We pulled up in front of my house and I left. I kissed him on the cheek and traveled against the autumn wind to the front door. I pulled out my keys and stuck them in the lock on the front door. This fucking white door. I hated it. Why would you have a white door and a blue house? Possibly the tackiest combination I could think of.
I turned the key and stepped inside. I was immediately met with an angry brunette waving her arms in frustration.
“You have to fix the Wi-Fi!” she screamed at me. I’m sure it was torturing her.

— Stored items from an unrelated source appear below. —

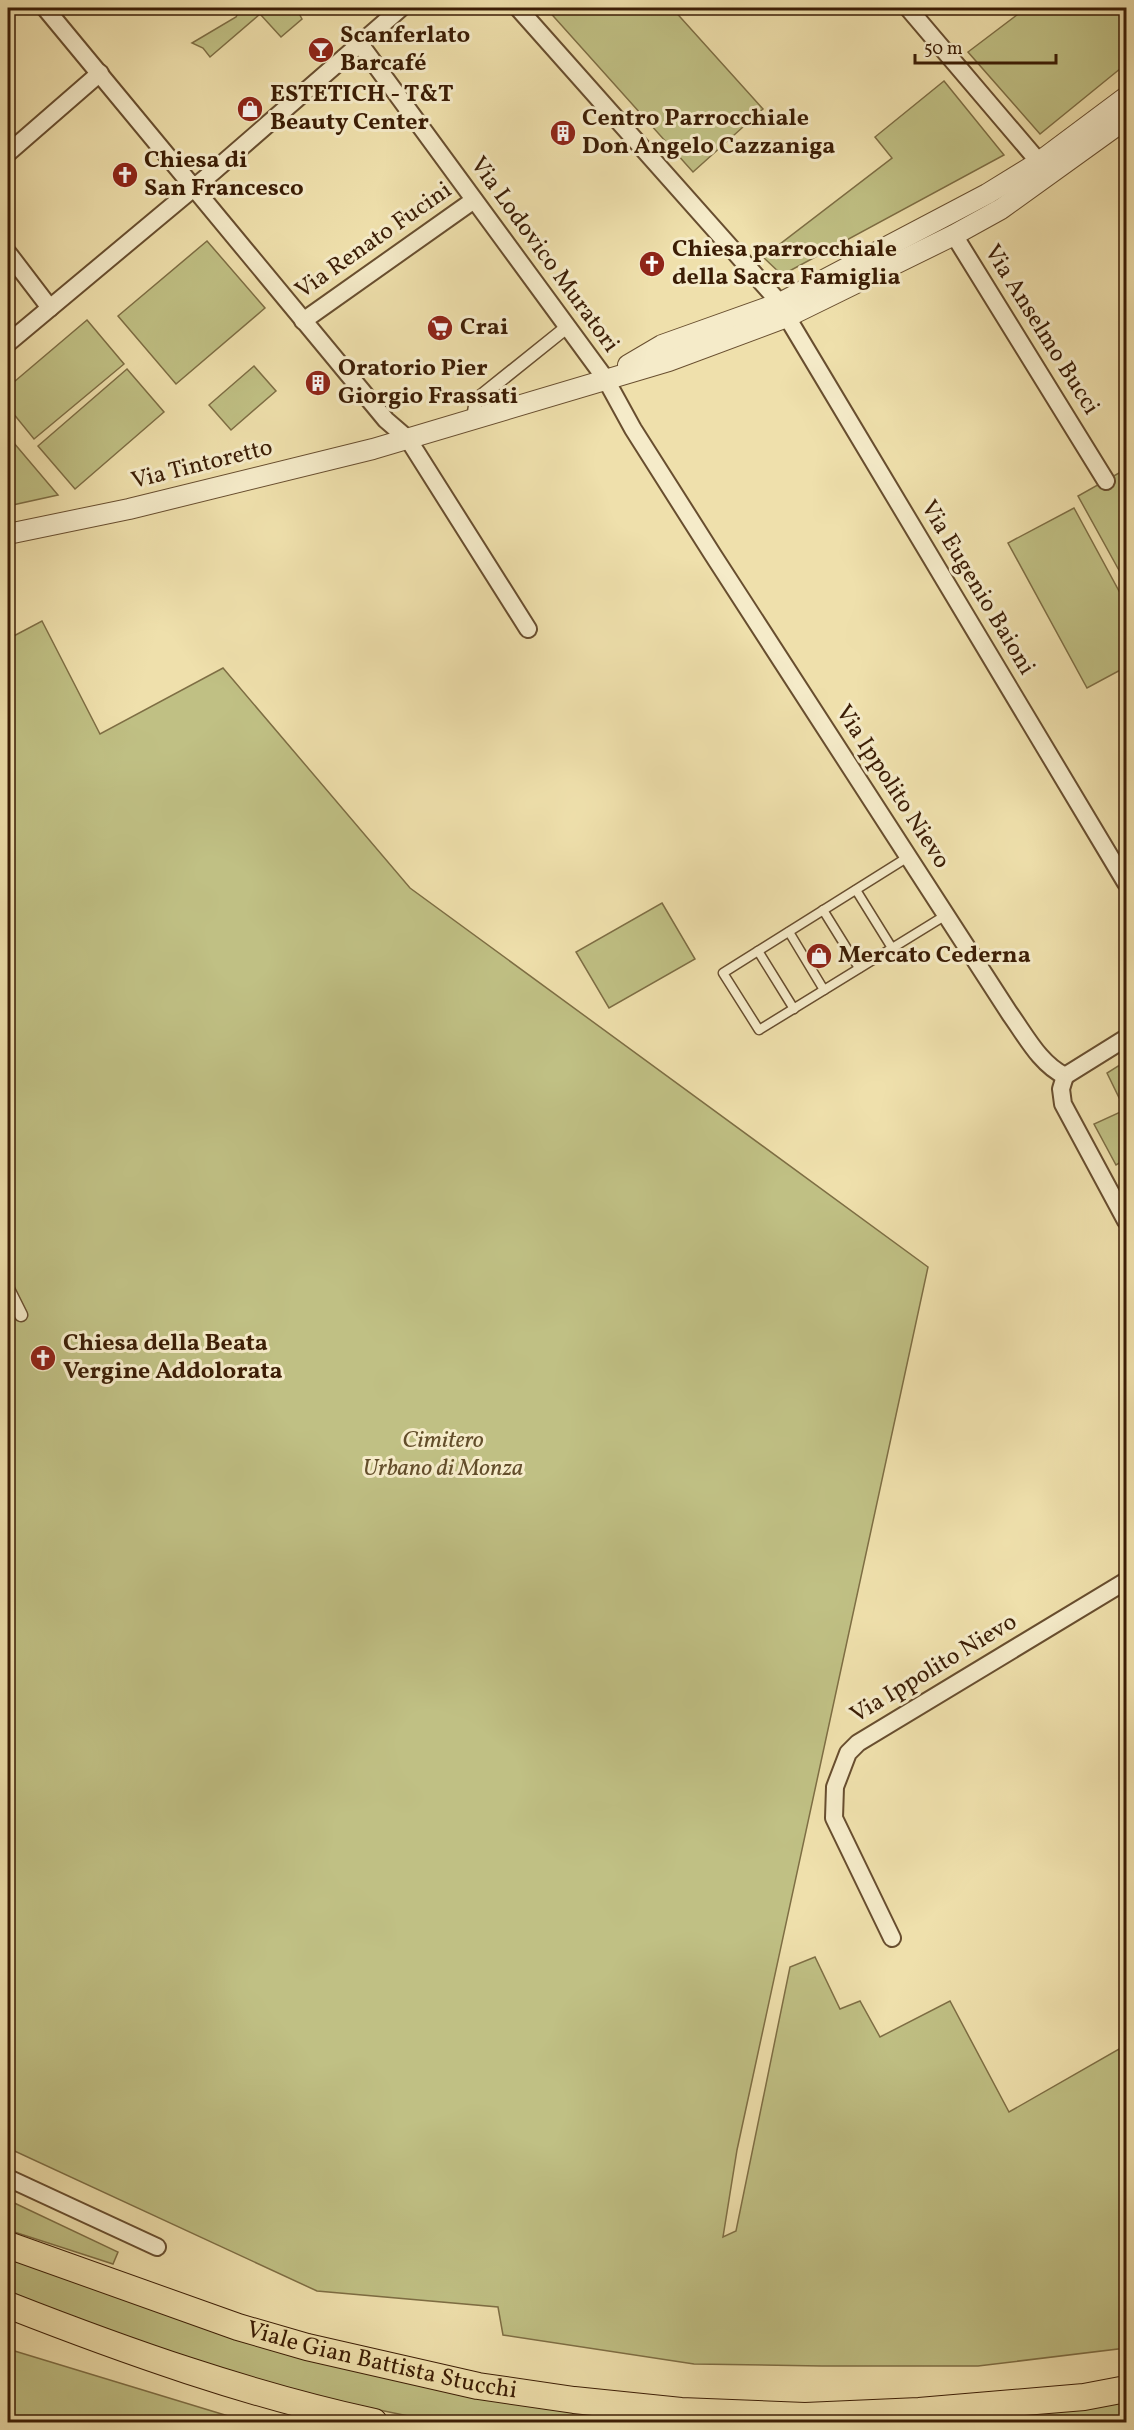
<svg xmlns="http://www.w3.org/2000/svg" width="1134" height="2430" font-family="Vollkorn,serif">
	<rect width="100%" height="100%" fill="#efe0ac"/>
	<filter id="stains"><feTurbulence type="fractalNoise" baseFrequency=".00333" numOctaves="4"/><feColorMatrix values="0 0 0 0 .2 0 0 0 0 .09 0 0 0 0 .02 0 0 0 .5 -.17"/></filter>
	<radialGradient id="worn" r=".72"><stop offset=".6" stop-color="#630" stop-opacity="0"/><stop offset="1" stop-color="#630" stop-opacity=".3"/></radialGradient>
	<!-- green -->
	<g fill="#c0c084" stroke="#7e6e44" stroke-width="1.5">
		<path d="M 241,8 L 296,8 L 302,19 L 281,37 L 260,14 L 210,57 L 203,48 L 192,43 L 236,17 Z"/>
		<path d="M 546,8 L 672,8 L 763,109 L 693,172 Z"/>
		<path d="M 1026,8 L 1126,8 L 1126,64 L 1040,134 L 968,52 Z"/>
		<path d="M 944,81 L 1004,155 L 782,275 L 763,257 L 892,158 L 875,137 Z"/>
		<path d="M 207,241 L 265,308 L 176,384 L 118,316 Z"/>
		<path d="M 87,320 L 124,364 L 34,439 L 8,407 L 8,387 Z"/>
		<path d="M 254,366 L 276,391 L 231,430 L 209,405 Z"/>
		<path d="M 127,369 L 164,412 L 75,489 L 38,446 Z"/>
		<path d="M 8,436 L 58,495 L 8,506 Z"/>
		<path d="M 1126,469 L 1126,583 L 1078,496 Z"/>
		<path d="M 1074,508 L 1126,604 L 1126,667 L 1087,688 L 1008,543 Z"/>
		<path d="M 42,621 L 100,734 L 223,668 L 410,888 L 928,1267 L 737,2150 L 723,2237 L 736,2231 L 790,1967 L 815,1957 L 840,2009 L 860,2001 L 880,2037 L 950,2001 L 1009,2112 L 1126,2045 L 1126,2348 L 978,2366 L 822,2366 L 694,2364 L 503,2335 L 498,2307 L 317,2291 L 8,2148 L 8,639 Z"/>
		<path d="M 662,903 L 695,959 L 609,1008 L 576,952 Z"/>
		<path d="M 1126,1061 L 1126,1159 L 1116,1165 L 1094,1124 L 1125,1110 L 1107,1073 Z"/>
		<path d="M 8,2200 L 118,2252 L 113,2264 L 8,2230 Z"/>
		<path d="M 8,2256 L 302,2357 L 877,2422 L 437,2422 L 293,2392 L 88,2324 L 8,2291 Z"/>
		<path d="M 8,2349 L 248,2422 L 8,2422 Z"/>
		<path d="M 1126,2400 L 1126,2422 L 898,2422 Z"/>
	</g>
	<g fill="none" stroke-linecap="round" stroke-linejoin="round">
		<!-- service casing -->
		<g stroke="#684e2f" stroke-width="11">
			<g id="service">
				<path d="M 908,857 L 723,973 L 759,1030 L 946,915"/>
				<path d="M 856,890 L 892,948"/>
				<path d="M 823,910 L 859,968"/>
				<path d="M 789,932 L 824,990"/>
				<path d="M 758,951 L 794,1009"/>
			</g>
		</g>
		<!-- pedestrian casing -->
		<g stroke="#684e2f" stroke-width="15">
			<g id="pedestrian">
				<path d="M 473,418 L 476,400 L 567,327"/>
				<path d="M 8,1289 L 21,1315"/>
			</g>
		</g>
		<!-- minor casing -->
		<g stroke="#684e2f" stroke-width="20">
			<g id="minor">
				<path d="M 45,8 L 386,420 L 408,439 L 528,629"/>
				<path d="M 518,8 L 780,303"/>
				<path d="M 908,8 L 1039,162"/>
				<path d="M 360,44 L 605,378 L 633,429 L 713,555 L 1010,1014 C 1026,1036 1040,1064 1065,1076"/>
				<path d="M 8,153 L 100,73"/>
				<path d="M 954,235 L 1106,481"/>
				<path d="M 8,253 L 50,308"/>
				<path d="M 787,317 L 1126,883"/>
				<path d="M 303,321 L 474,200"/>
				<path d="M 8,343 L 214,171 L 401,8"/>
				<path d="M 1065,1076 L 1061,1089 L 1063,1104 L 1126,1221"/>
				<path d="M 1065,1076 L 1126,1038"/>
				<path d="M 892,1938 L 834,1818 L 835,1787 L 848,1753 L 858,1743 L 1126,1581"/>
				<path d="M 8,2178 L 157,2247"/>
			</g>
		</g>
		<!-- tertiary casing -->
		<g stroke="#684e2f" stroke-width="22">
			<g id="tertiary">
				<path d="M 628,365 L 662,345 L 780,303 L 987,194 L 1039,162 L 1126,97"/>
				<path d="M 8,534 L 129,509 L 373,449 L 669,361 L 787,317 L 954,235 L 1001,209 L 1126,119"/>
			</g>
		</g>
		<!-- primary casing -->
		<g stroke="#3b1d05" stroke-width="28">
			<g id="primary">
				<path id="s1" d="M 8,2245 L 238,2327 L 307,2347 L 478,2386 L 574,2400 L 681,2411 L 805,2416 L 919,2411 L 1084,2397 L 1126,2389"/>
				<path d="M 8,2305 C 128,2352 247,2394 374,2422"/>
			</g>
		</g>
		<!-- service -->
		<use href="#service" stroke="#f5ebc9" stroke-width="8"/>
		<!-- pedestrian -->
		<use href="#pedestrian" stroke="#f5ebc9" stroke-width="12"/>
		<!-- minor -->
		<use href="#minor" stroke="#f5ebc9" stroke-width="16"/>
		<!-- tertiary -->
		<use href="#tertiary" stroke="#f5ebc9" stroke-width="20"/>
		<!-- primary -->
		<use href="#primary" stroke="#efe0ac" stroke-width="26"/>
	</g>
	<!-- icons -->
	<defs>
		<g id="bar-disc" transform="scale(1.35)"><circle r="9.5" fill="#8f2418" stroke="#f5ebc9"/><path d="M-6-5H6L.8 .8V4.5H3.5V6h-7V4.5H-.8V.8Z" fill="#fff"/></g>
		<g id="shop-disc" transform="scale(1.35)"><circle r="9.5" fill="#8f2418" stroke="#f5ebc9"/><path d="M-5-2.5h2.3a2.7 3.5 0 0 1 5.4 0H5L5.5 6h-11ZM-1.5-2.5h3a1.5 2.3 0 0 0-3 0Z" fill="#fff"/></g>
		<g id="building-disc" transform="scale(1.35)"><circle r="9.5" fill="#8f2418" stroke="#f5ebc9"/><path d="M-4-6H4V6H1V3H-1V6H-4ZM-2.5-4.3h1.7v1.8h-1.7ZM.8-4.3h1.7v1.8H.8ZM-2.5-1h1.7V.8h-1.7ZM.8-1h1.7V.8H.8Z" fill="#fff"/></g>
		<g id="church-disc" transform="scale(1.35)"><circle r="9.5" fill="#8f2418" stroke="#f5ebc9"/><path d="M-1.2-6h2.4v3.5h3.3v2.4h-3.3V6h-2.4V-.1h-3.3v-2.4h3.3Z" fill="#fff"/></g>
		<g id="supermarket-disc" transform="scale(1.35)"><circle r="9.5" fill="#8f2418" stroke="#f5ebc9"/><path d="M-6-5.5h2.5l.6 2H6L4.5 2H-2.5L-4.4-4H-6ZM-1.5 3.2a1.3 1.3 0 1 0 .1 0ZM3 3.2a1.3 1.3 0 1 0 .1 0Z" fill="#fff"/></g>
	</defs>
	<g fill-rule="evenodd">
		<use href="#bar-disc" x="321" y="50"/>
		<use href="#shop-disc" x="250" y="109"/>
		<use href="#building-disc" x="563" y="133"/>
		<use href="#church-disc" x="125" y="175"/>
		<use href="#church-disc" x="652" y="264"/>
		<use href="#supermarket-disc" x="440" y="328"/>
		<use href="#building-disc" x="318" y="383"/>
		<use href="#shop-disc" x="819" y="956"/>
		<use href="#church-disc" x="43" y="1358"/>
	</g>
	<g text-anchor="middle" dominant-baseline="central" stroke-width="6" stroke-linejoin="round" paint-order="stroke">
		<!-- poi labels -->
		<g font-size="24" font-weight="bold" fill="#3b1d05" stroke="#f5ebc9" text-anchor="start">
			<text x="340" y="36">Scanferlato<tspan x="340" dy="28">Barcafé</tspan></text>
			<text x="270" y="95">ESTETICH - T&amp;T<tspan x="270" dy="28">Beauty Center</tspan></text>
			<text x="582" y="119">Centro Parrocchiale<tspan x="582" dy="28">Don Angelo Cazzaniga</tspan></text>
			<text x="144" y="161">Chiesa di<tspan x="144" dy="28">San Francesco</tspan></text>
			<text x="672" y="250">Chiesa parrocchiale<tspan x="672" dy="28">della Sacra Famiglia</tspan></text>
			<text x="460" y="328">Crai</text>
			<text x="338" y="369">Oratorio Pier<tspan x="338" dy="28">Giorgio Frassati</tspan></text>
			<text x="838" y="956">Mercato Cederna</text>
			<text x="63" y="1344">Chiesa della Beata<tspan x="63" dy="28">Vergine Addolorata</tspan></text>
		</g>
		<!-- street labels -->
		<g font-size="24" fill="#3b1d05" stroke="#f5ebc9">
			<text transform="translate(374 241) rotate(-35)">Via Renato Fucini</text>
			<text transform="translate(544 255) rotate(54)">Via Lodovico Muratori</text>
			<text transform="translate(1041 330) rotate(58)">Via Anselmo Bucci</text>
			<text transform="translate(202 465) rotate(-14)">Via Tintoretto</text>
			<text transform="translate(977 588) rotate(59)">Via Eugenio Baioni</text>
			<text transform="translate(892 787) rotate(57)">Via Ippolito Nievo</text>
			<text transform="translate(934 1669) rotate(-31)">Via Ippolito Nievo</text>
			<text stroke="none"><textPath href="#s1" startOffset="392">Viale Gian Battista Stucchi</textPath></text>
		</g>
		<!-- park labels -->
		<g font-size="24" font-style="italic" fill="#634e2b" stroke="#f5ebc9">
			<text x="443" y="1441">Cimitero<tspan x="443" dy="28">Urbano di Monza</tspan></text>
		</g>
	</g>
	<!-- margin -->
	<rect width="1134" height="2430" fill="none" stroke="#efe0ac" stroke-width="30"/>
	<rect x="9" y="9" width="1116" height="2412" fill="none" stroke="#3b1d05" stroke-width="3"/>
	<rect x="15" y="15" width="1104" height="2400" fill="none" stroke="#3b1d05" stroke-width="1.5"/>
	<!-- scale -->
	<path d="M915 54v9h141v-9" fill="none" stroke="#3b1d05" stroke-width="3"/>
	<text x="924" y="54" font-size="18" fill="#3b1d05" stroke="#f5ebc9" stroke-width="4.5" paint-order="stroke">50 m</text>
	<rect width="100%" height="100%" filter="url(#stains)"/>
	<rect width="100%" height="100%" fill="url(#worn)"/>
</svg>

As she continued, I found myself staring at the space in between her eyebrows. The way it scrunched up when she was mad. She had those Lily Collins kind of eyebrows and a small heart shaped face. She was incredibly pale and I felt like reaching out, just to see if my arm could pass through her. I didn’t though.
She kept staring at to me with those pale green eyes and I figured she must have just said something and was expecting me to say something.
“You’re beautiful, but I hate you. I don’t usually hate beautiful things. I guess that makes you special,” I told her honestly.
She rolled her eyes at my backhanded compliment and stormed back up the stairs to her room. Meanwhile, I went into the basement and replugged all the wires into their corresponding slots.
A few minutes later I heard Justin Bieber blaring through the house and I smiled.
This was my reality, school and home, friends and family, dull yet lethal. And I hated it because it was beautiful and terrible.